Are T&Cs retroactive? I would think any new T&Cs could only apply from that point forward, not that they could retroactively absolve themselves of liability or how you could pursue it.
IANAL and I don't claim to fully understand the case, but it looks to me like the reason they might be able to get away with it is that they're not trying to change anyone's rights or obligations; they are "merely" changing the mechanism by which disputes are to be resolved. It is of course a pure coincidence that the new mechanism makes it a lot harder to find 23andMe liable for any infractions.
I lean the other way.
I think it would be a pretty solid case to argue that the change to the TOS, considering the timing and combined with the breach, would be outrageously unreasonable enough to invalidate the “meeting of the minds” requirement.
Like all good lawyer answers: maybe. I don’t know enough about the specific amended terms or their data breach. Courts sometimes enforce adhesion contacts and sometimes don’t. But retroactive in and of itself isn’t illegal; for example, if you could edit NOT retroactively settle a dispute, you’d have no settlement agreements.
But settling a dispute requires compensation for the party that was damaged. That's what a settlement is.
You can't say "If you don't do A, B, and C you can't sue me! Nah nah nah!" Without compensation courts are not going to believe that anyone knowingly agreed to the settlement.
Now if they gave everyone like $5 and said "Sign here where it says you can't sue," that would be different.

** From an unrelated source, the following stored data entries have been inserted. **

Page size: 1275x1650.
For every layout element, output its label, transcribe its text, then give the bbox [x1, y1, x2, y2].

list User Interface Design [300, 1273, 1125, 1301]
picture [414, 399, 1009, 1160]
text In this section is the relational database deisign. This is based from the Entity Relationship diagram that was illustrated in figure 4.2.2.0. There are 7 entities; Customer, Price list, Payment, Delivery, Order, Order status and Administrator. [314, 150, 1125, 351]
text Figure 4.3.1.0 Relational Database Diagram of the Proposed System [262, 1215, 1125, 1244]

You’re referring to the contract concept of “consideration” which sometimes is the same as compensation but can also do doing/ not doing an action. Sometimes consideration isn’t required either, particularly if the original contract had adequate consideration and says future amendments don’t have to have it. (Depends a lot on which state). That may or may not matter here. It really depends on the specific terms at dispute and you can’t just assume it fixes this issue.